WHAT TO WORK ON >>
State only how many lines below contain the string "than". Case counts.

INPUT RECORDS >>
——————————

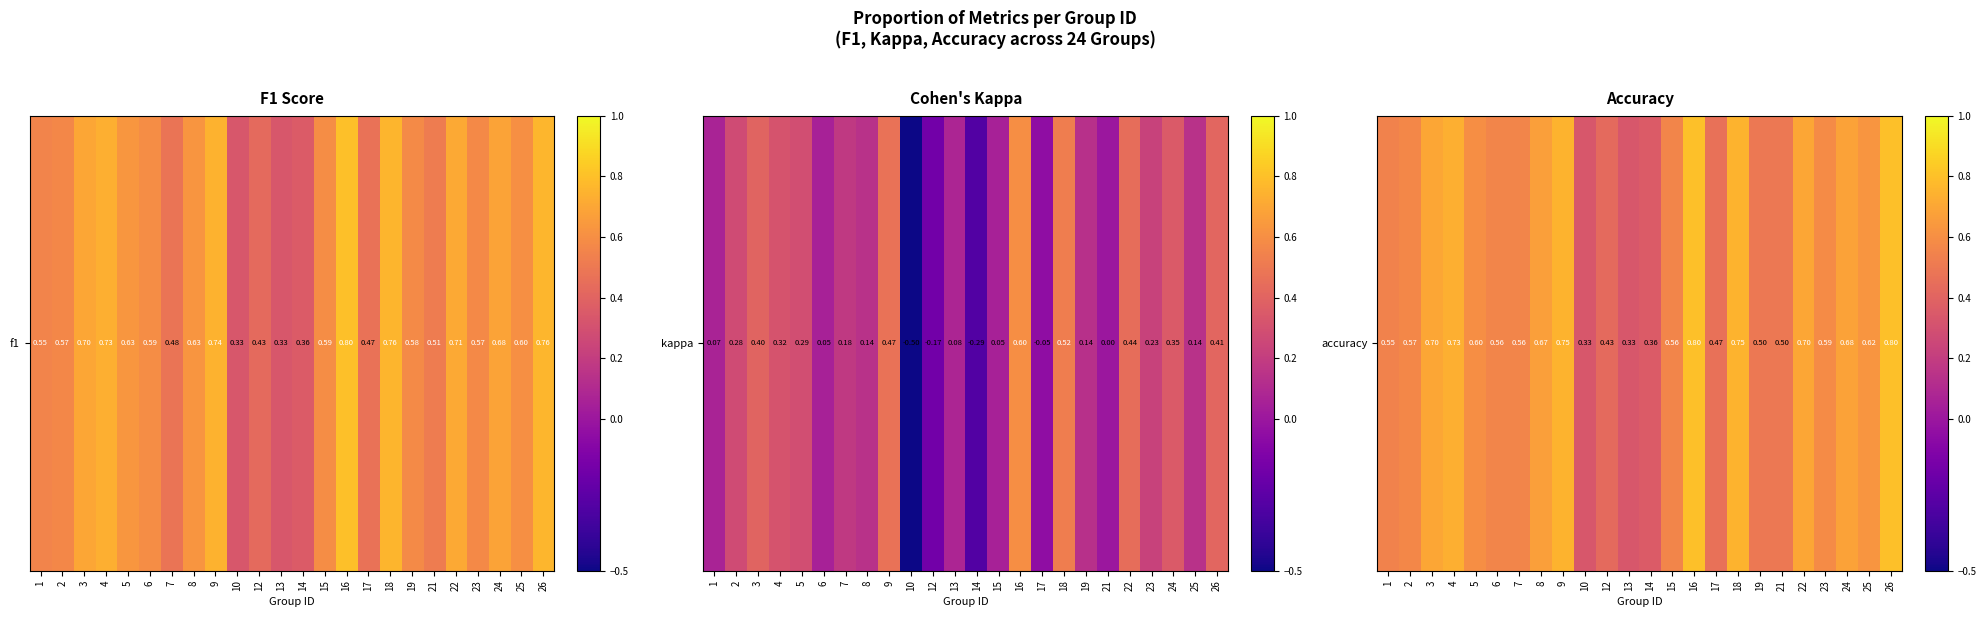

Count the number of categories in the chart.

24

——————————

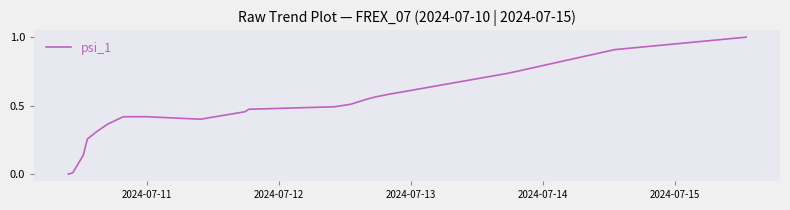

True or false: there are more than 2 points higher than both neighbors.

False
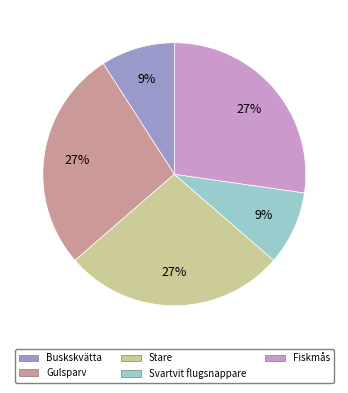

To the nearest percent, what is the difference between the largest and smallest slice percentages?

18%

——————————

RESULT OF THIS EXERCISE >>
1